Am Sendlinger Tor ist die Chance groß, dieses auffällige Auto zu sehen. Es ist ein Wagen mit Werbung, aber es geht nicht um einen Gartencenter oder einen Mäusezirkus. Auf diesem Auto steht: Der Krimipfarrer. Felix Leibrock, ein Pfarrer, der Krimis schreibt, macht hier Werbung in eigener Sache. "Der Krimipfarrer - das ist die Marke, die ich setzen will", sagt er.
Leibrock arbeitet in der Herzog-Wilhelm-Straße am Sendlinger Tor, er ist Geschäftsführer beim Evangelischen Bildungswerk. Der Pfarrer sitzt in seinem Büro im dritten Stock, er erzählt von seinem Auto, mit dem er zur Arbeit fährt, und davon, dass er lange in Weimar gelebt hat. Dann stellt er eine Gegenfrage und hört zu. Es fällt auf, dass dieser Mann aufmerksam und neugierig ist. Er ist sehr präsent - in dem Sinne, dass er nicht mit den Gedanken woanders ist, nicht in der Zukunft oder beim letzten Spiel des FC Bayern, sondern genau hier: in der Gegenwart, in diesem Gespräch, in diesem Zimmer.
Es geht um einen Schatz aus der Nazi-Zeit
Das Zimmer ist noch ein wenig kahl.

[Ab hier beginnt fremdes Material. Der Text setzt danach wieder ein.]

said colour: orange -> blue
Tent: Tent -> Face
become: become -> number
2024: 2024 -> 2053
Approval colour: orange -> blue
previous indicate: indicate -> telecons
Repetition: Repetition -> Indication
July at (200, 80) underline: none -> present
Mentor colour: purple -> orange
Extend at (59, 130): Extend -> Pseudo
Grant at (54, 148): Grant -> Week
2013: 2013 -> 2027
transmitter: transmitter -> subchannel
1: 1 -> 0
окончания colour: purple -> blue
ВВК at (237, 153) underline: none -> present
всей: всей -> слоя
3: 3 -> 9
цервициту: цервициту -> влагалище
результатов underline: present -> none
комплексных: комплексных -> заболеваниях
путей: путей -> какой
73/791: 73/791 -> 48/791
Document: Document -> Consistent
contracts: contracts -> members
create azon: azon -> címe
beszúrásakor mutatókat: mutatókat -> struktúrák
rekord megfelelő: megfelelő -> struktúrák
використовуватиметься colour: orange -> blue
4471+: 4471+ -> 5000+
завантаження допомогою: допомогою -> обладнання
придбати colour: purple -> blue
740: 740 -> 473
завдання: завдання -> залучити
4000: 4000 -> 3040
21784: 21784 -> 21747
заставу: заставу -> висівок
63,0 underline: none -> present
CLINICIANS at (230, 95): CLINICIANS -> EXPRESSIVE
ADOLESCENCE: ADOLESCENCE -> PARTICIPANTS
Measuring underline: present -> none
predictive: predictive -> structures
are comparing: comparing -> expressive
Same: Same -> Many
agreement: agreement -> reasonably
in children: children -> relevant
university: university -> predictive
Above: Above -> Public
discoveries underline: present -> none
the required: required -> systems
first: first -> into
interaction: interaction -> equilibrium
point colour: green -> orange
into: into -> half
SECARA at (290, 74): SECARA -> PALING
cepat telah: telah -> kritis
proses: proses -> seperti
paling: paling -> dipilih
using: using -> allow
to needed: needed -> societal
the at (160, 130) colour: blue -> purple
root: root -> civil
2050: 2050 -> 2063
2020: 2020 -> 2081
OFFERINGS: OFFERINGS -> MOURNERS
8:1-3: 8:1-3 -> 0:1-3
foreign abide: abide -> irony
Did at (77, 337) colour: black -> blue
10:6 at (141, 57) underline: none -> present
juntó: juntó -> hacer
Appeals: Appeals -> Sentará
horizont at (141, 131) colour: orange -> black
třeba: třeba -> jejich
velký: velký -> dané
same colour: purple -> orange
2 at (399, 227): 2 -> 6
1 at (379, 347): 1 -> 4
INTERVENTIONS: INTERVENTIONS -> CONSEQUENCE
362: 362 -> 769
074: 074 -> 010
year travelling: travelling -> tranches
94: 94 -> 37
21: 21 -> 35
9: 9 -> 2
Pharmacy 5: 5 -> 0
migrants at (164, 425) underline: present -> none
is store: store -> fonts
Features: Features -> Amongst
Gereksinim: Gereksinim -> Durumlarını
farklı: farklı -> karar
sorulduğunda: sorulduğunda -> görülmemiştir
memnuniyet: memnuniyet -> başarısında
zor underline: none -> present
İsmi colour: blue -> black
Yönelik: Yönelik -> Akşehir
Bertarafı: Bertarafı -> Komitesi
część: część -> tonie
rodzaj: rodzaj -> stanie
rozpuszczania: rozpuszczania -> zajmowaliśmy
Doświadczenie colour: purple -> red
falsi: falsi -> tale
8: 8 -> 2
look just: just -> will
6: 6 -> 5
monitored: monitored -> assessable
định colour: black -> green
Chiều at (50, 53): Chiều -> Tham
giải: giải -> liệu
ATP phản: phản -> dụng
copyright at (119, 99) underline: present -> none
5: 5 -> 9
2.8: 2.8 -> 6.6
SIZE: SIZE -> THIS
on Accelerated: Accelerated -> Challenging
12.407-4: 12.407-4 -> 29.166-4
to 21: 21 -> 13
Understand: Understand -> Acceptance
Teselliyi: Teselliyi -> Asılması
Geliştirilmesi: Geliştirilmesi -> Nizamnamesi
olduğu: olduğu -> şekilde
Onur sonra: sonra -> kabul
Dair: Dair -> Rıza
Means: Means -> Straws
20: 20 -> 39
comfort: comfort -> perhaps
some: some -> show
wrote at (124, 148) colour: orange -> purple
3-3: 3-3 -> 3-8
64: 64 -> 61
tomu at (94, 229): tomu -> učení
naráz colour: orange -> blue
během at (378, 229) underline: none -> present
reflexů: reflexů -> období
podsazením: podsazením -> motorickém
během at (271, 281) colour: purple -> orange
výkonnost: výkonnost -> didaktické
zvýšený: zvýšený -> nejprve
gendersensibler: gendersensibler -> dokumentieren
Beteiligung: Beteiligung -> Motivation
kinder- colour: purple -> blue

Ordner sind im Regal aufgereiht, auf dem Tisch steht ein Computer, an der Wand hängt ein Kalender. Er hat wohl noch nicht die Zeit gefunden, Bilder anzubringen, dabei geht es in seinem Krimi "Todesblau" um Gemälde, und ganz besonders um eines, das "Blaue Kathedrale" heißt und von Lyonel Feininger stammen soll. Nota bene: stammen soll. Leibrock hat das erfunden. Aber wer weiß, vielleicht gibt es so ein Bild wirklich. "Feininger ist mit dem Rad in der Gegend um Weimar unterwegs gewesen und hat Kirchen gezeichnet", sagt Felix Leibrock.
Sein Krimi spielt in Weimar. "Es ist aber kein Regionalkrimi", sagt Leibrock. "Er könnte in jeder Stadt spielen, und die Leute sprechen auch nicht Mundart." Felix Leibrock sagt es nicht offen, dafür ist er zu höflich, aber mit der Masse (besser: dem Zuviel) an Regionalkrimis will er offenbar nicht in einen Topf geworfen werden. Sein Satz "Er könnte in jeder Stadt spielen" braucht allerdings einen Zusatz: in jeder Stadt im Osten. Schließlich geht es, unter anderem, um DDR-Kinderheime. Aber vor allem geht es um einen Schatz, wie ihn Cornelius Gurlitt auch hatte: um Nazi-Raubkunst. Leibrock hatte sein Buch bereits fertig, als die Sache mit Gurlitt öffentlich wurde. "Da fühlte ich mich bestätigt", sagt der Pfarrer. "Ich denke, dass auf vielen Dachböden noch einiges herumliegt."
"Ich mache beruflich das Falsche"
Felix Leibrock wurde 1960 in Neunkirchen geboren, er wuchs in einem kleinen Dorf im Saarland auf, studierte Germanistik und Geschichte, arbeitete bei Hugendubel und machte schließlich in Amberg ein Antiquariat auf, am 9. November 1989. An diesem Tag kamen nur vier Leute vorbei, drei von ihnen sind Bekannte Leibrocks. Er ging abends heim und sah im Fernsehen, wie die Mauer fiel, wie fröhliche Menschen tanzten und sangen. Er dachte sich: "Ich bin am falschen Ort. Und ich mache beruflich das Falsche."
An Weihnachten 1989 las er frühe Predigten von Albert Schweitzer, es sind sehr einfache Ansprachen und Leibrock dachte sich: Das kannst du vielleicht auch.